LOVE him or hate him, auteur Terrence Malick used to only make films once in a blue moon – it was famously 20 years between 1978’s Days of Heaven and 1998’s The Thin Red Line – but now we get new films from him in fairly quick succession.

Following the largely derided Knight of Cups and particularly experimental Voyage of Time: Life’s Journey, his latest undoubtedly indulgent, narratively sparse and visually beautiful free-wheeling piece of cinema sees him once again in thoroughly modern Malick mode that will infuriate those who already can’t stand him and challenge those still willing to cling on board.

The plot, such as it is, focuses on the love triangle between up-and-coming songwriters Faye (Rooney Mara) and BV (Ryan Gosling), both left, and overbearing music mogul Cook (Michael Fassbender) who ensnares beautiful wide-eyed waitress Rhonda (Natalie Portman).

The lives of these lost souls become entangled against the backdrop of the bustling Austin, Texas music scene.

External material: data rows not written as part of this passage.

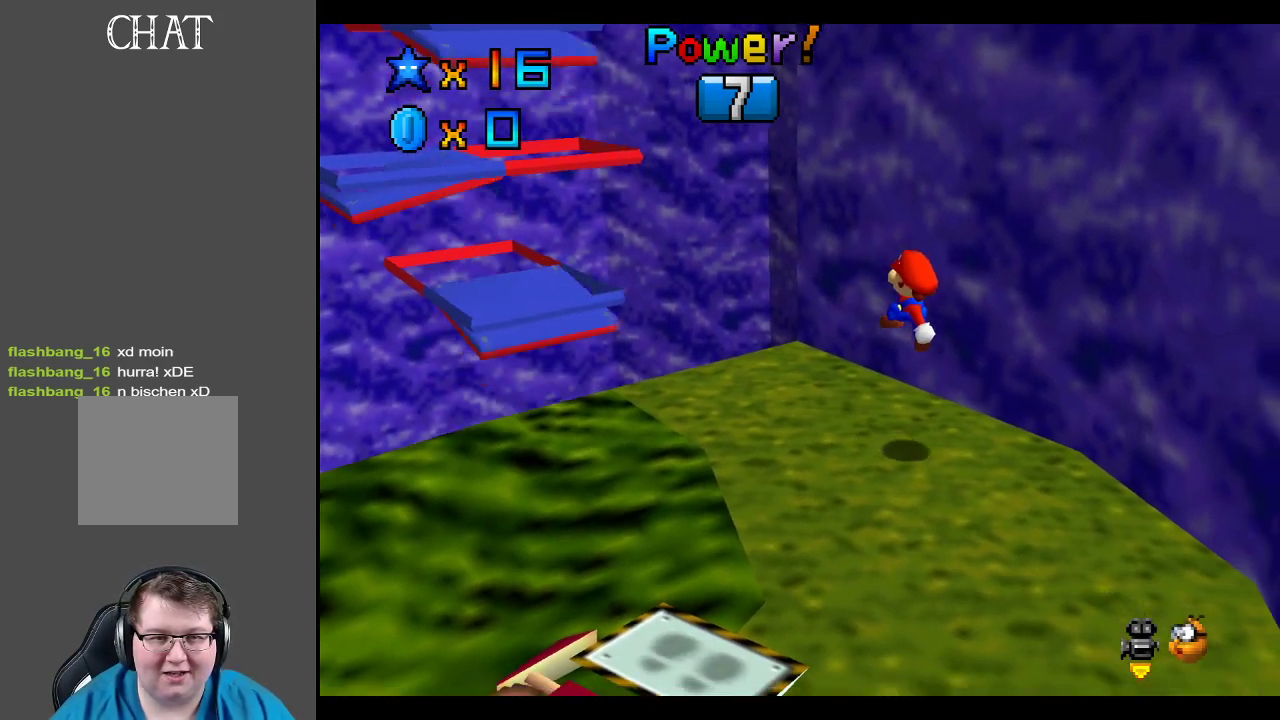
{"buttons": [], "left_stick": "center", "right_stick": "center", "events": [[67, "A", "up"], [267, "left_stick", "center"]]}
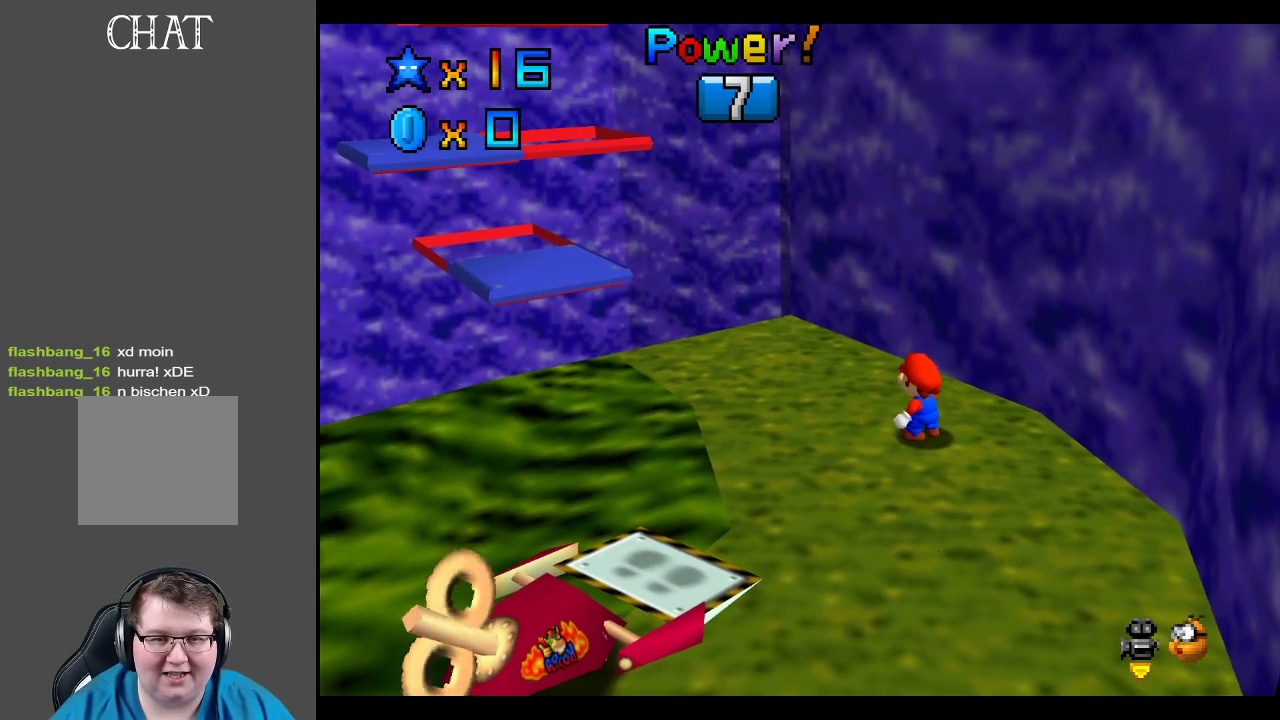
{"buttons": ["A"], "left_stick": "center", "right_stick": "center", "events": [[350, "A", "down"]]}
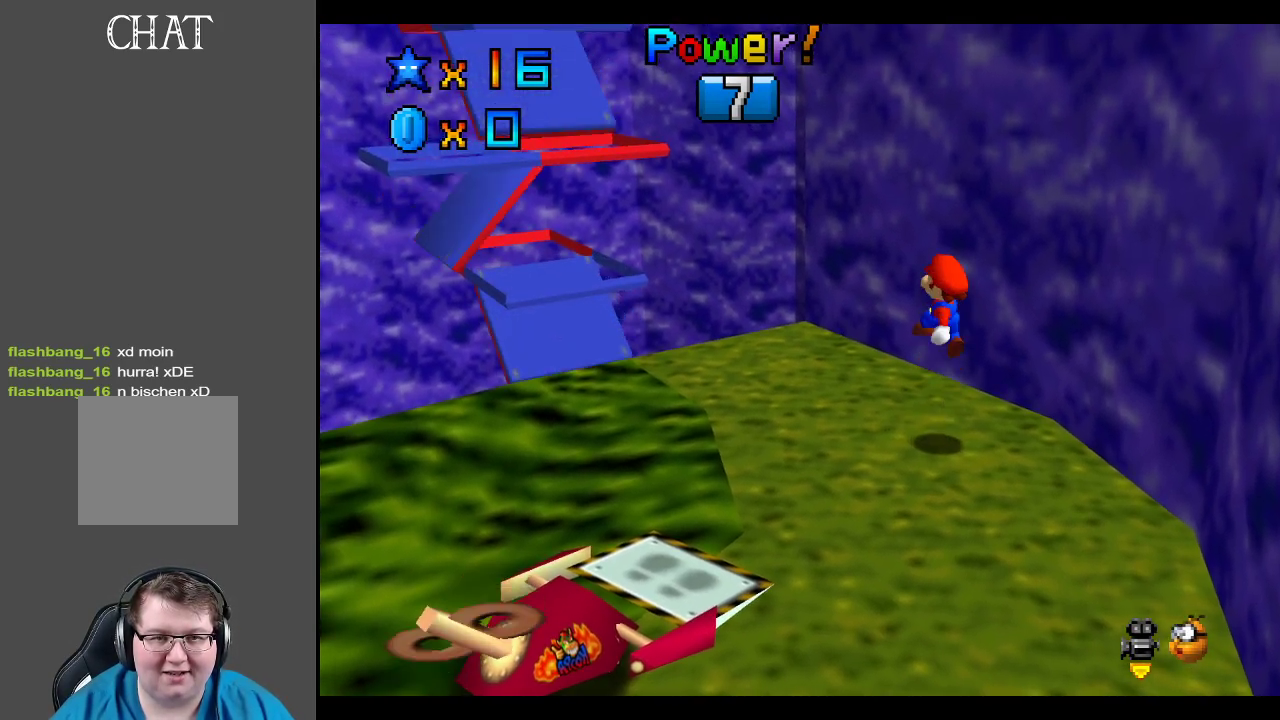
{"buttons": [], "left_stick": "center", "right_stick": "center", "events": [[317, "A", "up"]]}
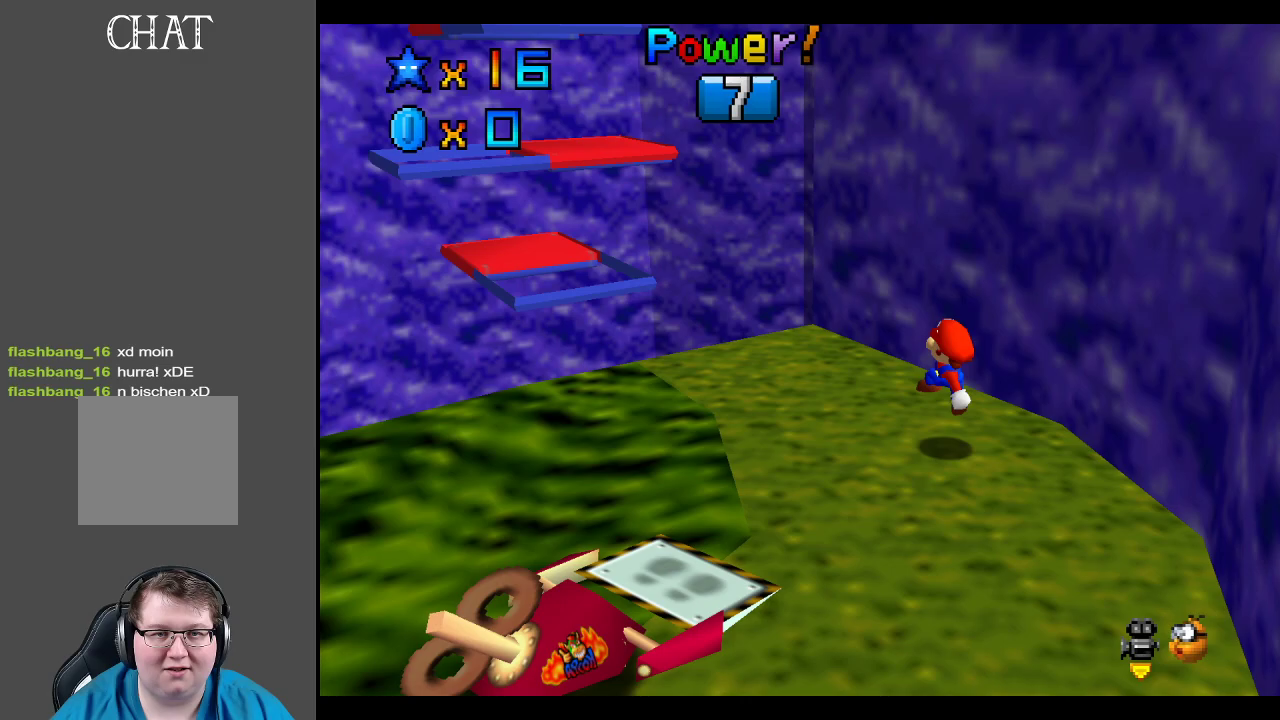
{"buttons": ["A"], "left_stick": "up-right", "right_stick": "center", "events": [[50, "Y", "down"], [167, "Y", "up"], [483, "A", "down"], [500, "left_stick", "up-right"]]}
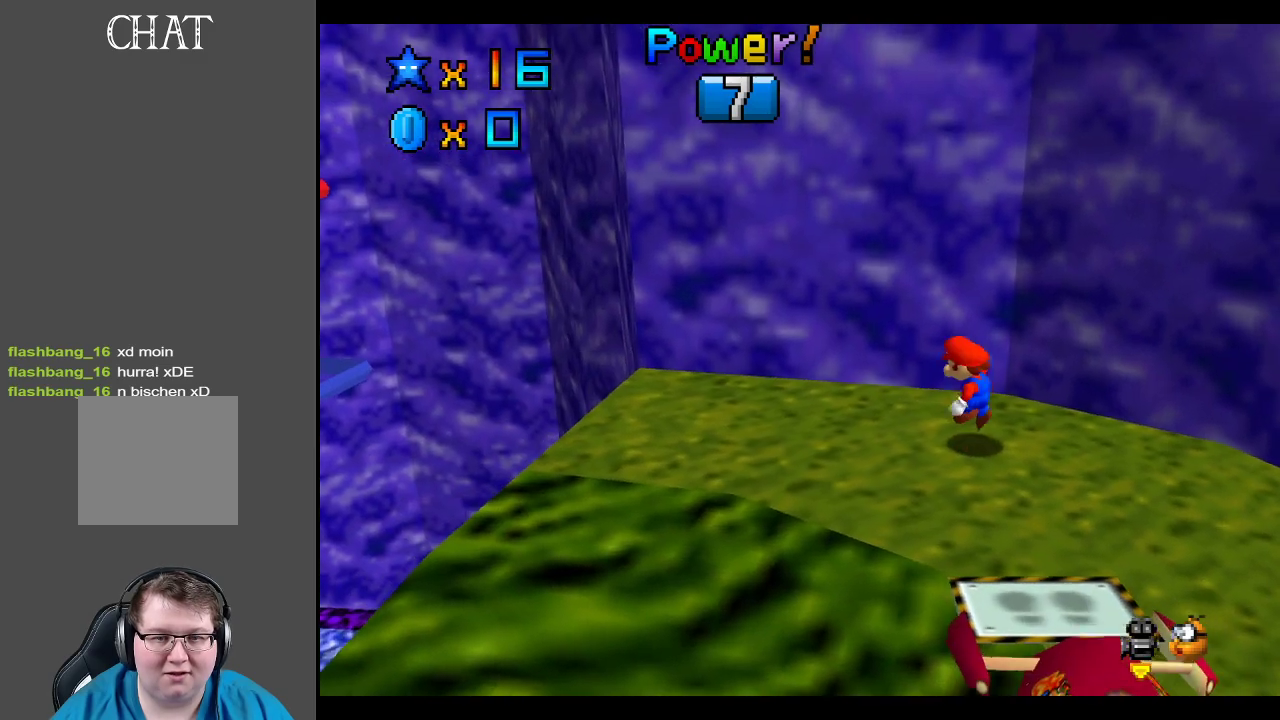
{"buttons": [], "left_stick": "right", "right_stick": "center", "events": [[17, "left_stick", "right"], [250, "A", "up"], [333, "A", "down"], [450, "A", "up"]]}
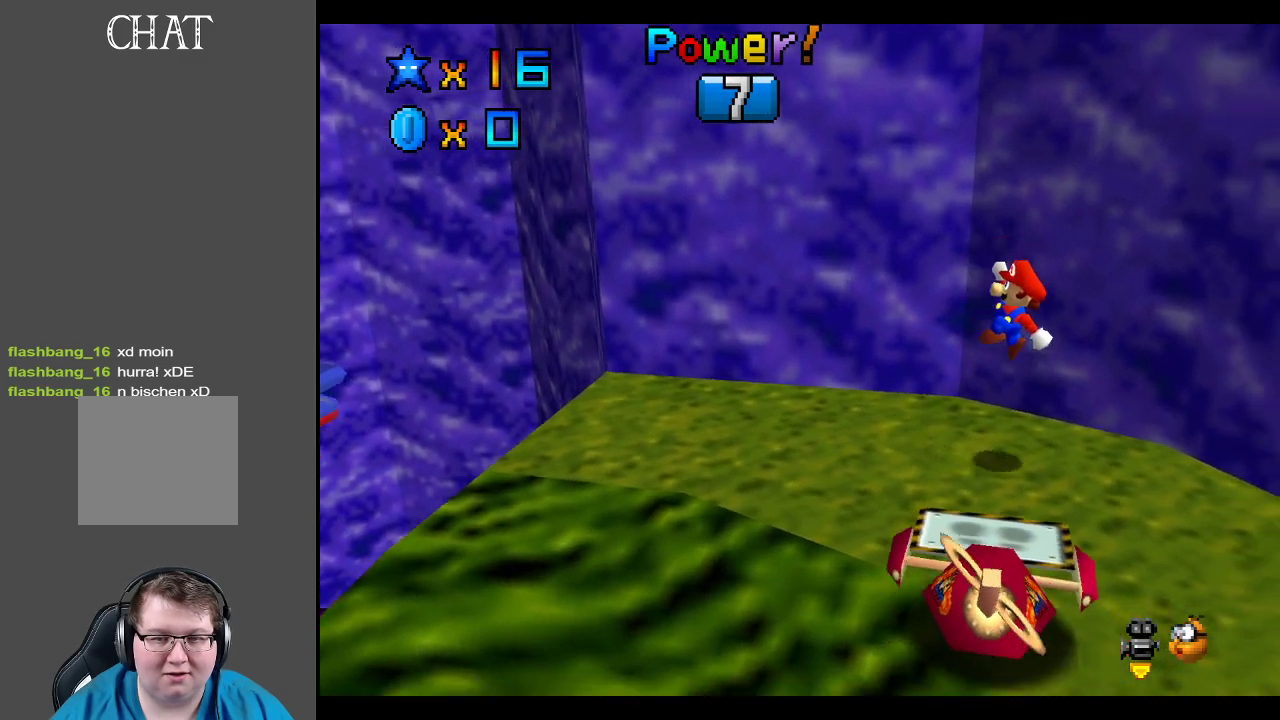
{"buttons": ["A"], "left_stick": "up-left", "right_stick": "center", "events": [[17, "left_stick", "center"], [117, "left_stick", "up-left"], [267, "A", "down"]]}
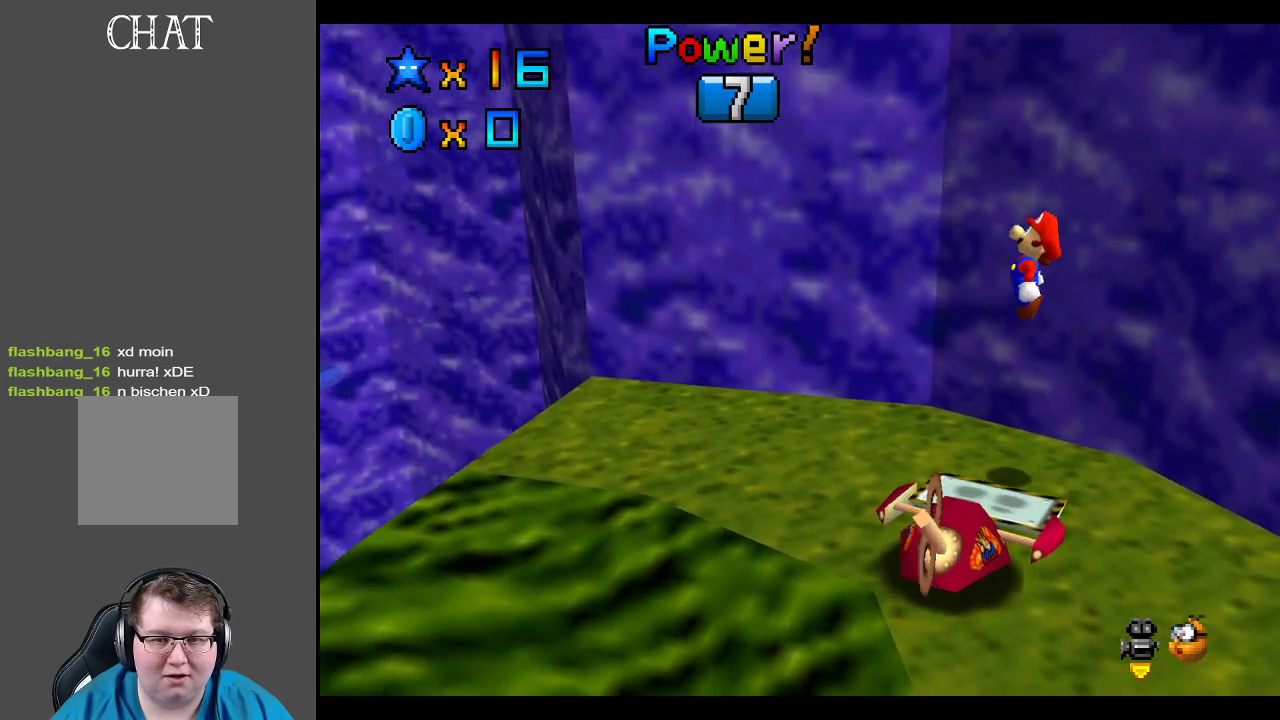
{"buttons": [], "left_stick": "up-left", "right_stick": "center", "events": [[167, "A", "up"], [267, "left_stick", "left"], [367, "left_stick", "up-left"]]}
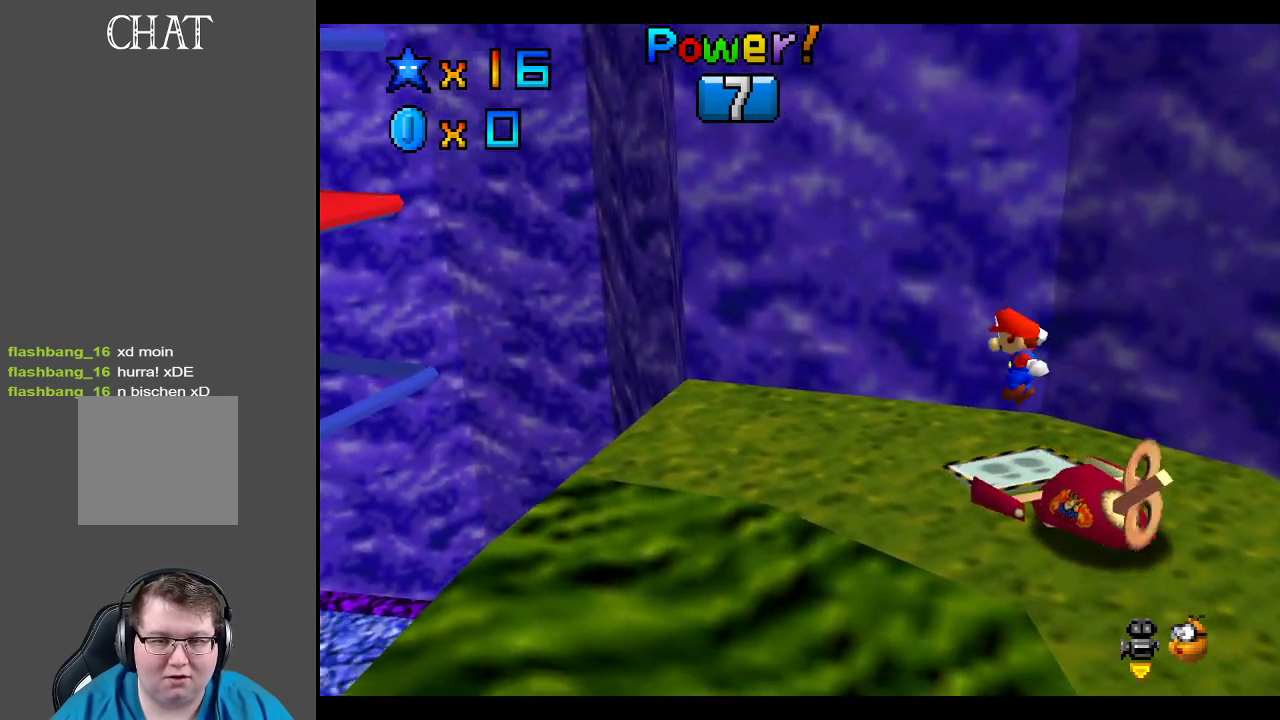
{"buttons": ["A"], "left_stick": "right", "right_stick": "center", "events": [[133, "A", "down"], [167, "left_stick", "center"], [233, "left_stick", "right"]]}
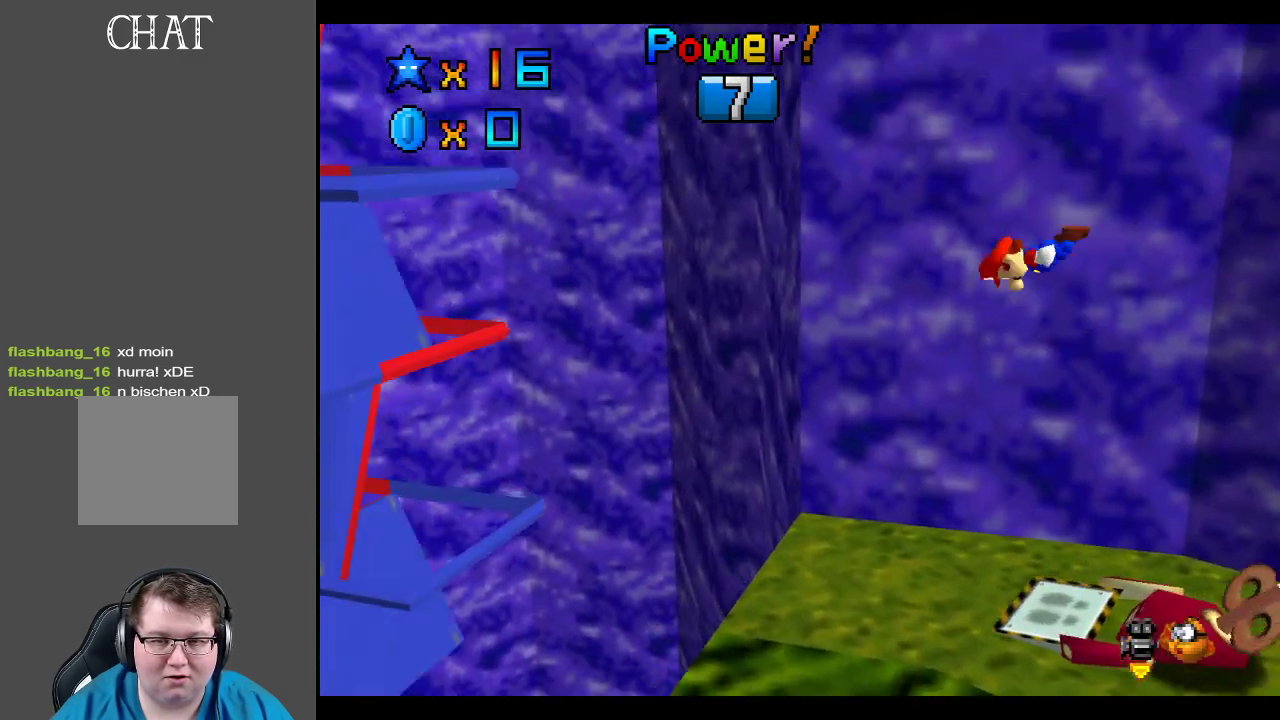
{"buttons": ["A"], "left_stick": "right", "right_stick": "center", "events": []}
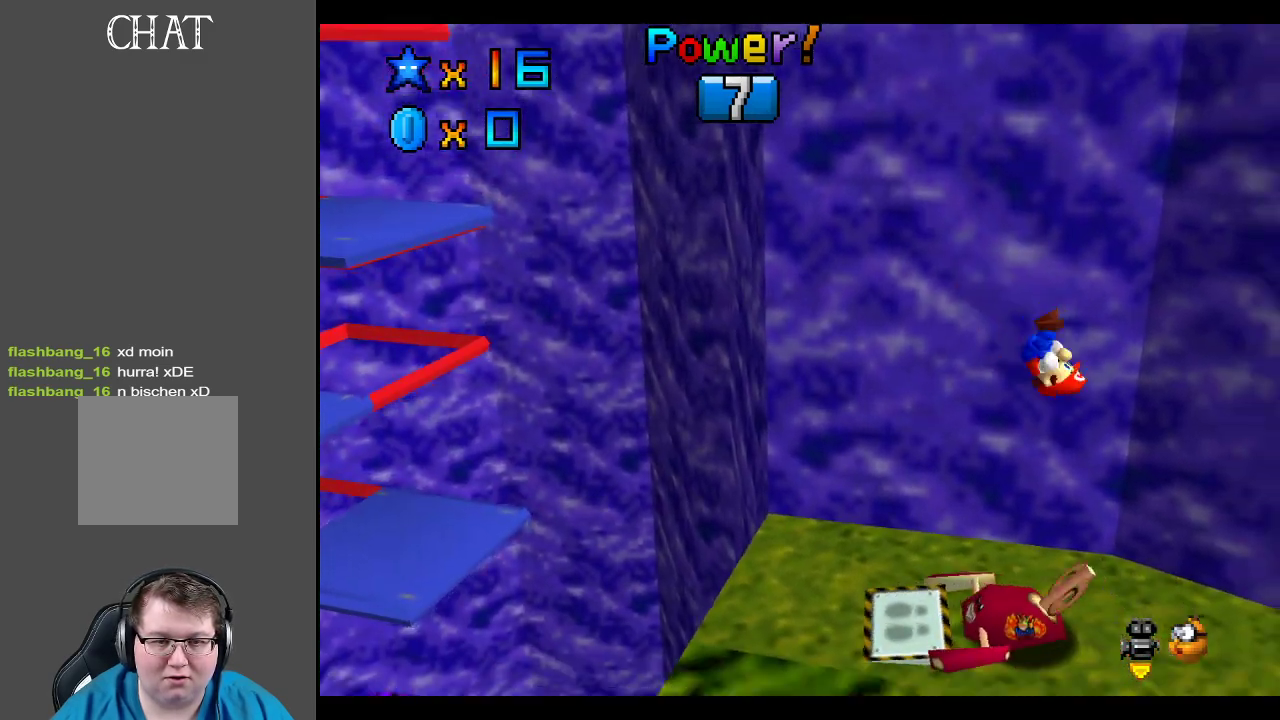
{"buttons": ["A"], "left_stick": "right", "right_stick": "center", "events": [[217, "A", "up"], [433, "A", "down"]]}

In many ways you get out of Malick’s films what you bring to it and Song to Song is no different. His almost spiritually indulgent, evocative and singular style is a challenge; the dialogue is enigmatic and strange in both portentous, often whispered voice-overs and utterings between the characters, brought to life with performances that seem to play on the actors’ good looks and starry personas. It’s a film that challenges you to engage, however frustrating its style may make it to do so.

It’s the strongest sense of time and place that Malick has conjured since his masterpiece The Tree of Life, whisking us on a star-studded mosaic journey of love, lust and pained longing where the music blares loud, the surroundings are lit with cinematographer Emmanuel Lubezki’s beautiful light and Val Kilmer turns up at one point with a chainsaw.

It may be self-indulgent but this is the sort of film you don’t see every week.

By this point it’s pretty clear that this is the Malick we’re stuck with and I’d rather have someone whose work evokes a strong sense of personality like this than something that toes the line. His latest is as rewarding as it is vexing, creating a world that sits halfway between an allusive dream half remembered upon waking and a handsome perfume advert that’s at once alluring and a peculiarly, dramatically intangible.